ABOUT THIS TASK =
Gather every row below that contains the string "esporte". Only matches with the same capitalization count.

STUDY MATERIAL =

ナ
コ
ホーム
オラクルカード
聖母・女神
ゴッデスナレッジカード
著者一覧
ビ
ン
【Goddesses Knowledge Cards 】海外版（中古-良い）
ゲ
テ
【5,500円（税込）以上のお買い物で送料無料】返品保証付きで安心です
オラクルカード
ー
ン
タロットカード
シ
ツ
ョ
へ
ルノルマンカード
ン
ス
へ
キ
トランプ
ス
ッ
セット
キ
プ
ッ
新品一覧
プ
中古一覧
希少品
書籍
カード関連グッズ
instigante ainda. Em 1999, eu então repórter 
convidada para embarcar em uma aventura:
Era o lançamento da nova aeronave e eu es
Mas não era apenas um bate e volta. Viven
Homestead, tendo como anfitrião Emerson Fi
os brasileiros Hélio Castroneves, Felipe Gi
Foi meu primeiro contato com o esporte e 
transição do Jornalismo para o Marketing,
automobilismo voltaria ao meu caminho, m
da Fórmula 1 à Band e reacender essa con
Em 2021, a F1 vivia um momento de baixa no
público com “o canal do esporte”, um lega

--

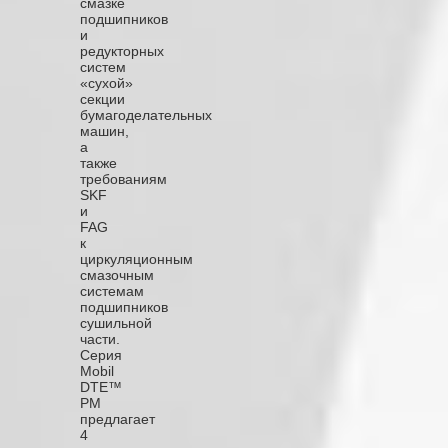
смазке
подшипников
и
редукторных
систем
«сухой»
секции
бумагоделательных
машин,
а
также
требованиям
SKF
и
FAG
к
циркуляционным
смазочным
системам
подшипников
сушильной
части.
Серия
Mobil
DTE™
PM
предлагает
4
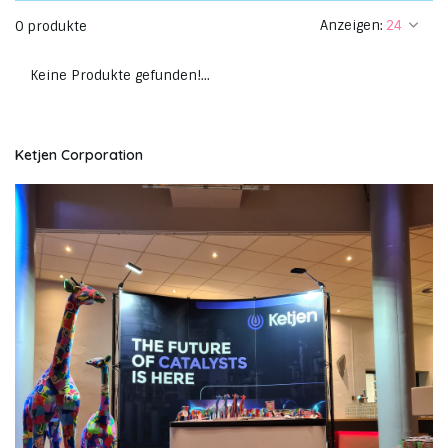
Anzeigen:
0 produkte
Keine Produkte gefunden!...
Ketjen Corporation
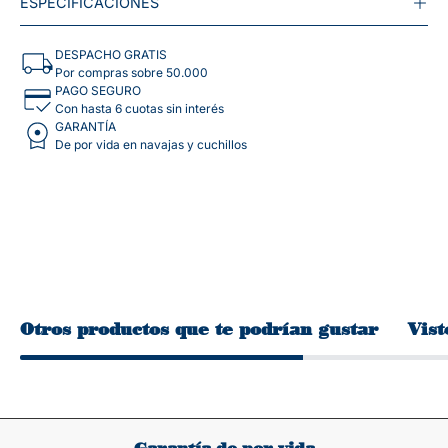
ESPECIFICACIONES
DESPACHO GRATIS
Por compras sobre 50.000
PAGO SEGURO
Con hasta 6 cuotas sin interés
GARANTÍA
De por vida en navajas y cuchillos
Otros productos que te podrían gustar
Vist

ANSWER TO THIS PROBLEM =
Foi meu primeiro contato com o esporte e 
público com “o canal do esporte”, um lega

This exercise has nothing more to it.